(ASSIGNED TASK) Print every entry exactly as it appears, but skip the pictures.

─── THE DATA

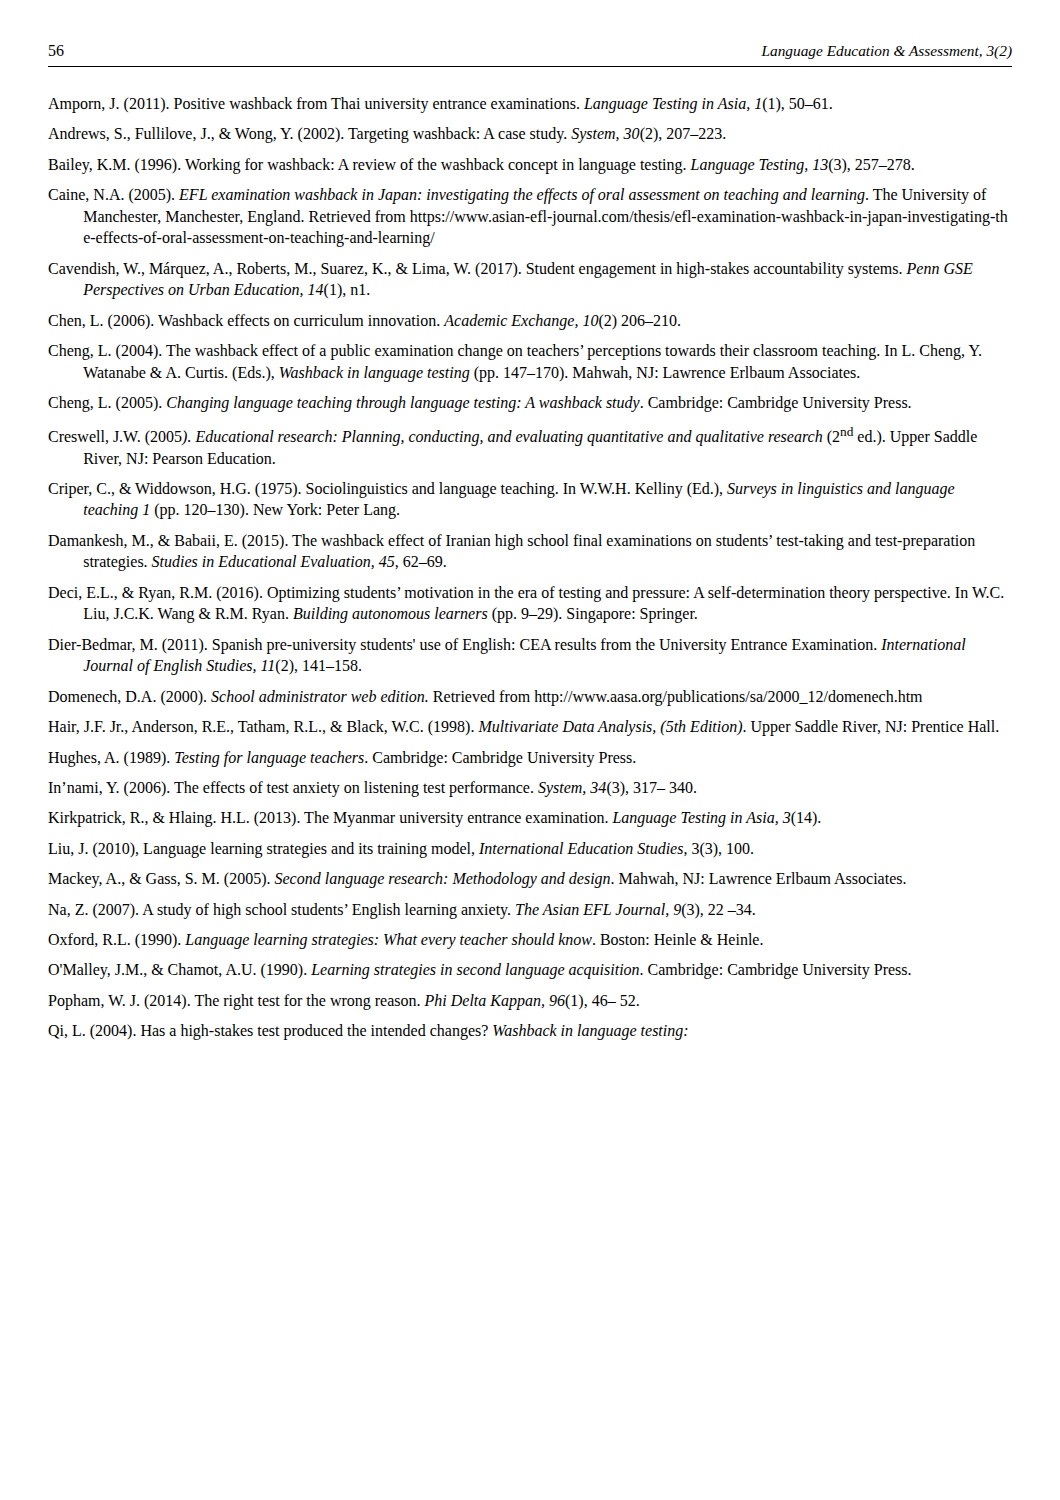56 Language Education & Assessment, 3(2)
Amporn, J. (2011). Positive washback from Thai university entrance examinations. Language Testing in Asia, 1(1), 50–61.
Andrews, S., Fullilove, J., & Wong, Y. (2002). Targeting washback: A case study. System, 30(2), 207–223.
Bailey, K.M. (1996). Working for washback: A review of the washback concept in language testing. Language Testing, 13(3), 257–278.
Caine, N.A. (2005). EFL examination washback in Japan: investigating the effects of oral assessment on teaching and learning. The University of Manchester, Manchester, England. Retrieved from https://www.asian-efl-journal.com/thesis/efl-examination-washback-in-japan-investigating-the-effects-of-oral-assessment-on-teaching-and-learning/
Cavendish, W., Márquez, A., Roberts, M., Suarez, K., & Lima, W. (2017). Student engagement in high-stakes accountability systems. Penn GSE Perspectives on Urban Education, 14(1), n1.
Chen, L. (2006). Washback effects on curriculum innovation. Academic Exchange, 10(2) 206–210.
Cheng, L. (2004). The washback effect of a public examination change on teachers’ perceptions towards their classroom teaching. In L. Cheng, Y. Watanabe & A. Curtis. (Eds.), Washback in language testing (pp. 147–170). Mahwah, NJ: Lawrence Erlbaum Associates.
Cheng, L. (2005). Changing language teaching through language testing: A washback study. Cambridge: Cambridge University Press.
Creswell, J.W. (2005). Educational research: Planning, conducting, and evaluating quantitative and qualitative research (2nd ed.). Upper Saddle River, NJ: Pearson Education.
Criper, C., & Widdowson, H.G. (1975). Sociolinguistics and language teaching. In W.W.H. Kelliny (Ed.), Surveys in linguistics and language teaching 1 (pp. 120–130). New York: Peter Lang.
Damankesh, M., & Babaii, E. (2015). The washback effect of Iranian high school final examinations on students’ test-taking and test-preparation strategies. Studies in Educational Evaluation, 45, 62–69.
Deci, E.L., & Ryan, R.M. (2016). Optimizing students’ motivation in the era of testing and pressure: A self-determination theory perspective. In W.C. Liu, J.C.K. Wang & R.M. Ryan. Building autonomous learners (pp. 9–29). Singapore: Springer.
Dier-Bedmar, M. (2011). Spanish pre-university students' use of English: CEA results from the University Entrance Examination. International Journal of English Studies, 11(2), 141–158.
Domenech, D.A. (2000). School administrator web edition. Retrieved from http://www.aasa.org/publications/sa/2000_12/domenech.htm
Hair, J.F. Jr., Anderson, R.E., Tatham, R.L., & Black, W.C. (1998). Multivariate Data Analysis, (5th Edition). Upper Saddle River, NJ: Prentice Hall.
Hughes, A. (1989). Testing for language teachers. Cambridge: Cambridge University Press.
In’nami, Y. (2006). The effects of test anxiety on listening test performance. System, 34(3), 317– 340.
Kirkpatrick, R., & Hlaing. H.L. (2013). The Myanmar university entrance examination. Language Testing in Asia, 3(14).
Liu, J. (2010), Language learning strategies and its training model, International Education Studies, 3(3), 100.
Mackey, A., & Gass, S. M. (2005). Second language research: Methodology and design. Mahwah, NJ: Lawrence Erlbaum Associates.
Na, Z. (2007). A study of high school students’ English learning anxiety. The Asian EFL Journal, 9(3), 22 –34.
Oxford, R.L. (1990). Language learning strategies: What every teacher should know. Boston: Heinle & Heinle.
O'Malley, J.M., & Chamot, A.U. (1990). Learning strategies in second language acquisition. Cambridge: Cambridge University Press.
Popham, W. J. (2014). The right test for the wrong reason. Phi Delta Kappan, 96(1), 46– 52.
Qi, L. (2004). Has a high-stakes test produced the intended changes? Washback in language testing:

──────

(EXERCISE OUTPUT)
56 Language Education & Assessment, 3(2)
Amporn, J. (2011). Positive washback from Thai university entrance examinations. Language Testing in Asia, 1(1), 50–61.
Andrews, S., Fullilove, J., & Wong, Y. (2002). Targeting washback: A case study. System, 30(2), 207–223.
Bailey, K.M. (1996). Working for washback: A review of the washback concept in language testing. Language Testing, 13(3), 257–278.
Caine, N.A. (2005). EFL examination washback in Japan: investigating the effects of oral assessment on teaching and learning. The University of Manchester, Manchester, England. Retrieved from https://www.asian-efl-journal.com/thesis/efl-examination-washback-in-japan-investigating-the-effects-of-oral-assessment-on-teaching-and-learning/
Cavendish, W., Márquez, A., Roberts, M., Suarez, K., & Lima, W. (2017). Student engagement in high-stakes accountability systems. Penn GSE Perspectives on Urban Education, 14(1), n1.
Chen, L. (2006). Washback effects on curriculum innovation. Academic Exchange, 10(2) 206–210.
Cheng, L. (2004). The washback effect of a public examination change on teachers’ perceptions towards their classroom teaching. In L. Cheng, Y. Watanabe & A. Curtis. (Eds.), Washback in language testing (pp. 147–170). Mahwah, NJ: Lawrence Erlbaum Associates.
Cheng, L. (2005). Changing language teaching through language testing: A washback study. Cambridge: Cambridge University Press.
Creswell, J.W. (2005). Educational research: Planning, conducting, and evaluating quantitative and qualitative research (2nd ed.). Upper Saddle River, NJ: Pearson Education.
Criper, C., & Widdowson, H.G. (1975). Sociolinguistics and language teaching. In W.W.H. Kelliny (Ed.), Surveys in linguistics and language teaching 1 (pp. 120–130). New York: Peter Lang.
Damankesh, M., & Babaii, E. (2015). The washback effect of Iranian high school final examinations on students’ test-taking and test-preparation strategies. Studies in Educational Evaluation, 45, 62–69.
Deci, E.L., & Ryan, R.M. (2016). Optimizing students’ motivation in the era of testing and pressure: A self-determination theory perspective. In W.C. Liu, J.C.K. Wang & R.M. Ryan. Building autonomous learners (pp. 9–29). Singapore: Springer.
Dier-Bedmar, M. (2011). Spanish pre-university students' use of English: CEA results from the University Entrance Examination. International Journal of English Studies, 11(2), 141–158.
Domenech, D.A. (2000). School administrator web edition. Retrieved from http://www.aasa.org/publications/sa/2000_12/domenech.htm
Hair, J.F. Jr., Anderson, R.E., Tatham, R.L., & Black, W.C. (1998). Multivariate Data Analysis, (5th Edition). Upper Saddle River, NJ: Prentice Hall.
Hughes, A. (1989). Testing for language teachers. Cambridge: Cambridge University Press.
In’nami, Y. (2006). The effects of test anxiety on listening test performance. System, 34(3), 317– 340.
Kirkpatrick, R., & Hlaing. H.L. (2013). The Myanmar university entrance examination. Language Testing in Asia, 3(14).
Liu, J. (2010), Language learning strategies and its training model, International Education Studies, 3(3), 100.
Mackey, A., & Gass, S. M. (2005). Second language research: Methodology and design. Mahwah, NJ: Lawrence Erlbaum Associates.
Na, Z. (2007). A study of high school students’ English learning anxiety. The Asian EFL Journal, 9(3), 22 –34.
Oxford, R.L. (1990). Language learning strategies: What every teacher should know. Boston: Heinle & Heinle.
O'Malley, J.M., & Chamot, A.U. (1990). Learning strategies in second language acquisition. Cambridge: Cambridge University Press.
Popham, W. J. (2014). The right test for the wrong reason. Phi Delta Kappan, 96(1), 46– 52.
Qi, L. (2004). Has a high-stakes test produced the intended changes? Washback in language testing:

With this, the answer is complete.